=== WHAT IS REQUIRED ===
Copy out the lines of the records below, word for word, starting at the line that contains "Ein Commit, ein Markenhinweis, dazu Domains" and ending at the line that contains "Kommentar hinterlassen", with both of those lines included.

=== SUPPLIED ENTRIES ===
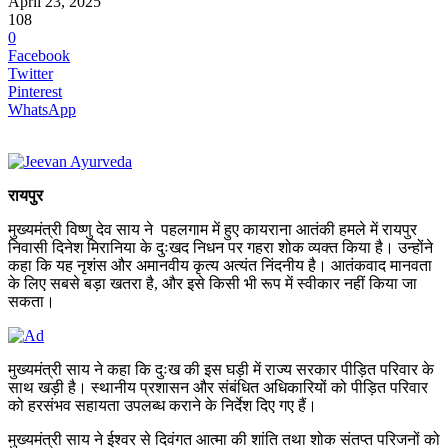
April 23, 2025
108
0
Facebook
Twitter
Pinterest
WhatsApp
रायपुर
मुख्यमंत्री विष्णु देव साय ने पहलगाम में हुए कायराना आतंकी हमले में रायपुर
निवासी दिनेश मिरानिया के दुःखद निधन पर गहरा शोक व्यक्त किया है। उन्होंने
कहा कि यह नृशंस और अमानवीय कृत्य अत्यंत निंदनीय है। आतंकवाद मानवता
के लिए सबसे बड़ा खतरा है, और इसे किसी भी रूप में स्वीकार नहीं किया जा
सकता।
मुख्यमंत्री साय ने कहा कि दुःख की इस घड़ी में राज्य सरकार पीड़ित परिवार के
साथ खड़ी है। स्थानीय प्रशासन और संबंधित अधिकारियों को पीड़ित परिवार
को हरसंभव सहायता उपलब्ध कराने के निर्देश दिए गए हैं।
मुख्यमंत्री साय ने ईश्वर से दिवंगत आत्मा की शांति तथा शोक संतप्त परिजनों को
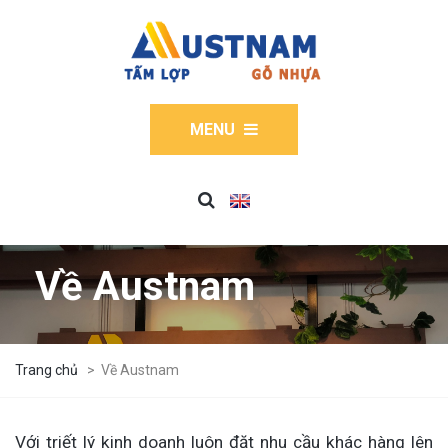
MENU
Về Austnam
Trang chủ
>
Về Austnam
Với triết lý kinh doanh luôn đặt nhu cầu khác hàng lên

==

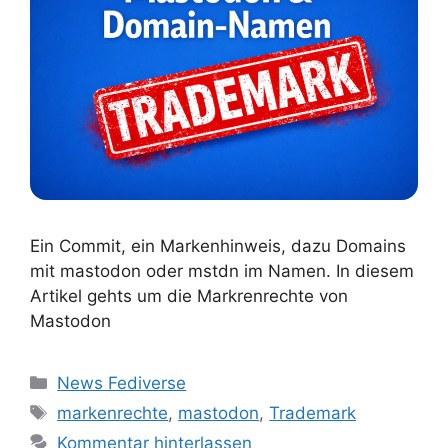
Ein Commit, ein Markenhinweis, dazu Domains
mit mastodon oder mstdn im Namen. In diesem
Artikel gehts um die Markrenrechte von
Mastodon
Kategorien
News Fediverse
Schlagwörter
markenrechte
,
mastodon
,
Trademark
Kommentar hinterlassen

==

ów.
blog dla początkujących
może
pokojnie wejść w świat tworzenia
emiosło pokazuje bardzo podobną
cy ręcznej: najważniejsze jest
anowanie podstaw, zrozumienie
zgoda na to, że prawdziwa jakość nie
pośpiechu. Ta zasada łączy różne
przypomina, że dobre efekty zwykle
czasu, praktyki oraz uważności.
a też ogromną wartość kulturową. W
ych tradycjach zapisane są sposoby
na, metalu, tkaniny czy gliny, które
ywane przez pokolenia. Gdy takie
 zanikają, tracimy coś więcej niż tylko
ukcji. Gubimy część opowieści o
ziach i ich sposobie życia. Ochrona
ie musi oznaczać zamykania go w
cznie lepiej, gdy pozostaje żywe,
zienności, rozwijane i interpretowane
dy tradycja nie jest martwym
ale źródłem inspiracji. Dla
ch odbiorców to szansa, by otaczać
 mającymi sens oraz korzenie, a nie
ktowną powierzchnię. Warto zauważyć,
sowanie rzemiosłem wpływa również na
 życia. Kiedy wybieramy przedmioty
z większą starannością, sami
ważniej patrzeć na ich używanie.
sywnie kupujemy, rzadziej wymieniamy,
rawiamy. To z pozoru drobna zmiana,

=== SOLUTION FOR THIS EXERCISE ===
Ein Commit, ein Markenhinweis, dazu Domains
mit mastodon oder mstdn im Namen. In diesem
Artikel gehts um die Markrenrechte von
Mastodon
Kategorien
News Fediverse
Schlagwörter
markenrechte
,
mastodon
,
Trademark
Kommentar hinterlassen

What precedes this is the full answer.